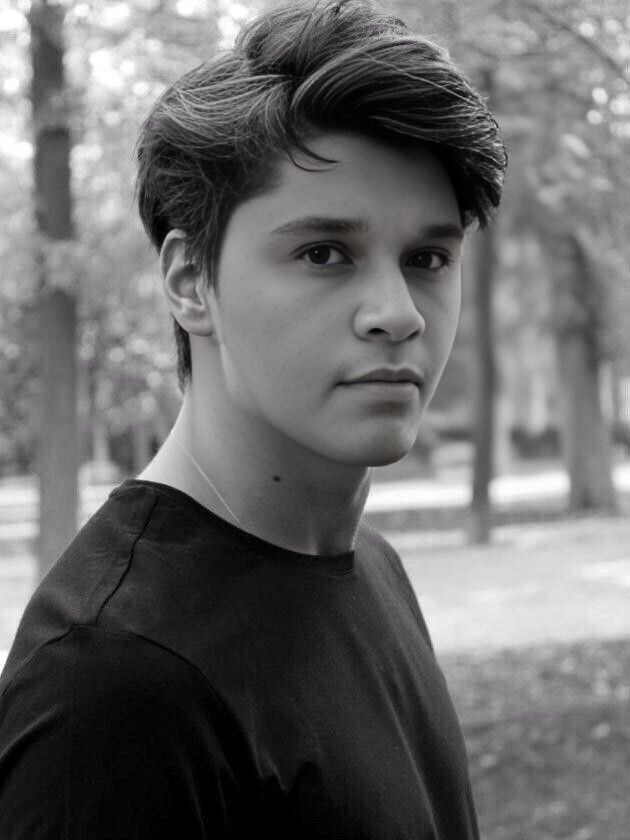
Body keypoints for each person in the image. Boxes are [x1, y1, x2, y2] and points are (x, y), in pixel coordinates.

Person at [0, 1, 506, 836]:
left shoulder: (371, 567)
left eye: (427, 258)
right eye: (323, 253)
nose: (398, 313)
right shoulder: (111, 684)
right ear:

--------

Produce a verbatim copy of the listing, leaving out all pictures.

Body keypoints for each person in the image. Boxes are [x1, y1, x2, y2] and points are (x, y), in pixel coordinates.

Person at [0, 1, 506, 836]:
left shoulder: (371, 567)
left eye: (427, 258)
right eye: (323, 253)
nose: (398, 313)
right shoulder: (111, 684)
right ear:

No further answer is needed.